CONSIGNES —
a) Relevez dans l'extrait tous les adjectifs qui qualifient les maîtresses dans la phrase commençant par « Les maîtresses en général sont ».
b) Recopiez le passage de l'extrait qui commence à « Ce que l'on » et se termine à « des duretés farouches. ».

EXTRAIT DE PAGE —
___
Ce que l'on entend de « Cette fille est inconcevable... » ; de « Je l'ai surprise hier encore... » ; de « Aujourd'hui il ne faut pas être difficile... les bons domestiques ne courent pas les rues, ceux qui les ont les gardent », et autres phrases marquées au coin des lieux communs les plus vulgaires, est inénarrable. Cela devient même un thème préparatoire pour les visites de noces des petites mariées, et les matrones éprouvées aiment à conseiller les jeunes recrues du ménage, et à leur enseigner le goût des méfiances et des duretés farouches.
Les plus indulgentes, les vieilles dames qui ont de la littérature et de la charité, concluent régulièrement par cette phrase classique du créateur de Figaro : « C'est une plaie sociale évidemment, ma chère enfant ; mais aux vertus que les maîtres exigent de leurs domestiques, combien, pensez-vous, seraient en mesure d'être leurs propres serviteurs ? »

Axiomes : Les servantes sont les ennemies naturelles de leurs maîtresses, et vice versa.

— Les hommes seuls dans le ménage recueillent le plus souvent leurs sympathies.
« Monsieur est si bon! » est une réflexion consacrée par l'usage.

— Les patronnes inspirent quelques considérations aux valets. Les concessions vont de la jupe aux culottes ou de la culotte à la jupe.

— Les femmes en service ne manifestent guère  leur satisfaction de « la boîte » où elles travaillent que par cette réflexion ; « Madame n'est pas trop rosse. »

— Les maîtresses en général sont, à vrai dire, tyranniques, soupçonneuses, « regardantes », tatillonnes, revêches et blessantes pour leurs « esclaves. » Elles mettent tout sous clef, comptent le sucre et les bougies, inspectent les malles, observent de près la danse de l'anse du panier, retiennent la casse sur les gages et octroient elles-mêmes avec parcimonie la portion congrue sur les plats qui doivent être resservis le lendemain.

— La bourgeoise française est la plus féroce des patronnes ; — elle rendrait des points à un capitaine de négriers.
___
DONNÉES —
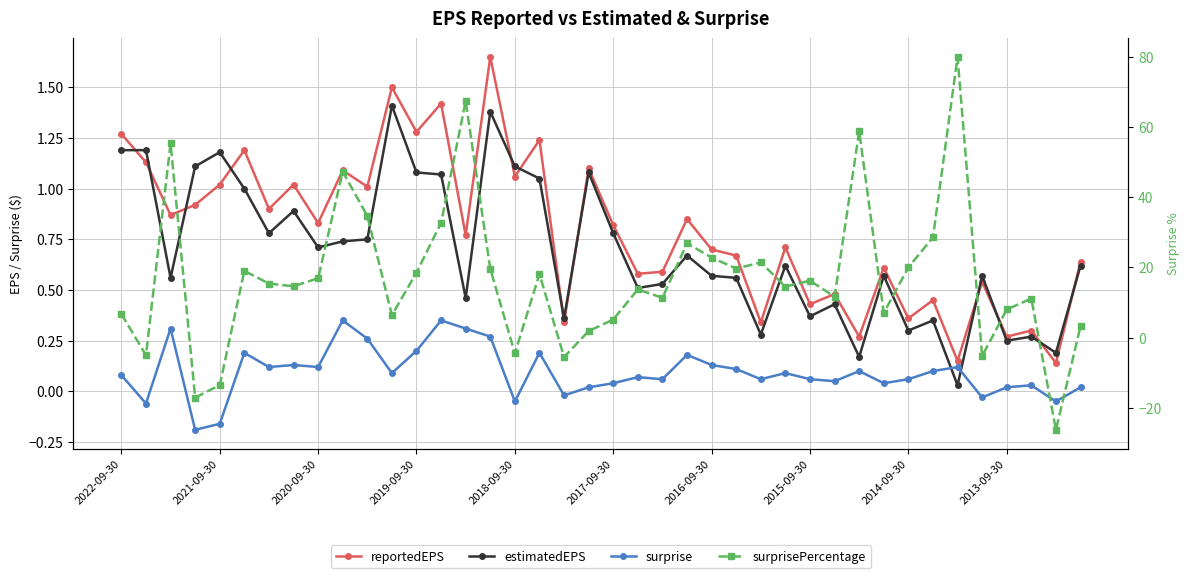

At which label does surprise first exceed 0?

2022-09-30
___
RÉPONSES —
a) tyranniques, soupçonneuses, « regardantes », tatillonnes, revêches, blessantes

b)
Ce que l'on entend de « Cette fille est inconcevable... » ; de « Je l'ai surprise hier encore... » ; de « Aujourd'hui il ne faut pas être difficile... les bons domestiques ne courent pas les rues, ceux qui les ont les gardent », et autres phrases marquées au coin des lieux communs les plus vulgaires, est inénarrable. Cela devient même un thème préparatoire pour les visites de noces des petites mariées, et les matrones éprouvées aiment à conseiller les jeunes recrues du ménage, et à leur enseigner le goût des méfiances et des duretés farouches.